Around a year ago, on TV and all over the Malayalee social media, the story of the murder of a young tribal man, Madhu, who was reportedly ‘mad’ and lived by himself in a cave in the forest, unfolded. A sense of terrible déjà vu gripped me as the horror of the hounding and the easy cruelty of his sane murderers poked at our senses, pushing us beyond what our eyes or ears told us of the incident. Yes, this was a story that N Prabhakaran had told us before with great empathy, from the side of the hounded man. It ought to have humanised us, but clearly it had not.
But then, any of us who have encountered the margins and stumbled beyond briefly would instantly identify with Prabhakaran’s protagonists. They are inevitably endowed with deep and rich inner existence carved out of, not the empirical evidence of the world the senses provide, but of the ability to relate to the world through sensations. Relating to the otherness of the world—the wild, the animal, within and outside the self—through sensation, they glimpse the living presence of the other beyond sense-perception. They narrate stories that are incomprehensible to those who live ‘normal lives’—driven by the ego and the illusion of control it provides, of the body, of nature. These are people who implicitly feel and know the superficiality of empirical perception; they are also drawn towards the other, unable to repress the signals that the latter sends to the self. They receive signals even from what the perceptual and the ego-driven world of individualism has rendered abject. Not surprisingly, they are punished with exclusion, humiliation, and outright physical violence, often condemned as mentally ill. This focus on the experience of those who wander into and beyond the margins and suffer has been a perennial feature of his storytelling.

GIVEN TASK 1
According to the passage on N Prabhakaran's fiction, where did Madhu live?
GIVEN TASK 2
Reproduce the passage on N Prabhakaran's fiction between "Around a year" and "it had not.", inclusive.

EXTRACTED ENTRIES
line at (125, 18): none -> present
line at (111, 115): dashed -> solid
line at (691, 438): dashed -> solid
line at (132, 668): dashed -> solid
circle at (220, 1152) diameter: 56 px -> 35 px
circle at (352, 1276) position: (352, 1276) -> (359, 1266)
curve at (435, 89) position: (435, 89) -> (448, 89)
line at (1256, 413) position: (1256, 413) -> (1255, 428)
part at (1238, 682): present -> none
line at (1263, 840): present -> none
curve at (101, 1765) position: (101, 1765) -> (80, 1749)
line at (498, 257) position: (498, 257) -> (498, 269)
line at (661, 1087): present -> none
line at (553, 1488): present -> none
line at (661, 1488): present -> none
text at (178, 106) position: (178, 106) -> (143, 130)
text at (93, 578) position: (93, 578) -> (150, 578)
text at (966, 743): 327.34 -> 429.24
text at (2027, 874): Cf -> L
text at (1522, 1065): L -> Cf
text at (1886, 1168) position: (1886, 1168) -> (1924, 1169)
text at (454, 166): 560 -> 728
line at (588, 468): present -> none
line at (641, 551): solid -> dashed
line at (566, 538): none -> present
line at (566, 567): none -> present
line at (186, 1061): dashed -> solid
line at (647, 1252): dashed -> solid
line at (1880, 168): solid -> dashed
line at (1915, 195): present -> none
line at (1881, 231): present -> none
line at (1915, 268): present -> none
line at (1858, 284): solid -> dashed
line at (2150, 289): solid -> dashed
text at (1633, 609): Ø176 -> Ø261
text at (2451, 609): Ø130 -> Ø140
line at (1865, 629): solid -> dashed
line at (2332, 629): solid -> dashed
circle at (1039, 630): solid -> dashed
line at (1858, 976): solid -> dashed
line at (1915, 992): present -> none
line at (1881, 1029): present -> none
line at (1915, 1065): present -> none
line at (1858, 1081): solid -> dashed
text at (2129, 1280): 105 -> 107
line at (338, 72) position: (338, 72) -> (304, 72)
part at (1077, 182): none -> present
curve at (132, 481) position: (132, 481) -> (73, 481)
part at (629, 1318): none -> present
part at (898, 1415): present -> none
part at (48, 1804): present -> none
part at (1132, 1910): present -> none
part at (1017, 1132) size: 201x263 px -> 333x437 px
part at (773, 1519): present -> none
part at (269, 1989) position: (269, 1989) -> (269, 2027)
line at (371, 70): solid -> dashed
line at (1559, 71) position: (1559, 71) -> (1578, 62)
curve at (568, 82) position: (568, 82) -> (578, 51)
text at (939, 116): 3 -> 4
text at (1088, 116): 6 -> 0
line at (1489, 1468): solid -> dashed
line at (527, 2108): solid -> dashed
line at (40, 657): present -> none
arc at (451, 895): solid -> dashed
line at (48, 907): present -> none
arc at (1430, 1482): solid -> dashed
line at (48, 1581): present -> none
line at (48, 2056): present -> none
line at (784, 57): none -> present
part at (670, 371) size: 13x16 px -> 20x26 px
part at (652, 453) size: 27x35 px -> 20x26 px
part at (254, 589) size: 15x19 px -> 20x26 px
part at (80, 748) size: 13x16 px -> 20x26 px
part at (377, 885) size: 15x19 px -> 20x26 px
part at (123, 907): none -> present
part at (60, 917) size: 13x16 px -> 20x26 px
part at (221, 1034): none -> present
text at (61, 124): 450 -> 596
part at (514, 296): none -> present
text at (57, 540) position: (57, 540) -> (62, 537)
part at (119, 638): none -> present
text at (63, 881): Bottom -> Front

EXPECTED ANSWER 1
He lived by himself in a cave in the forest.

EXPECTED ANSWER 2
Around a year ago, on TV and all over the Malayalee social media, the story of the murder of a young tribal man, Madhu, who was reportedly ‘mad’ and lived by himself in a cave in the forest, unfolded. A sense of terrible déjà vu gripped me as the horror of the hounding and the easy cruelty of his sane murderers poked at our senses, pushing us beyond what our eyes or ears told us of the incident. Yes, this was a story that N Prabhakaran had told us before with great empathy, from the side of the hounded man. It ought to have humanised us, but clearly it had not.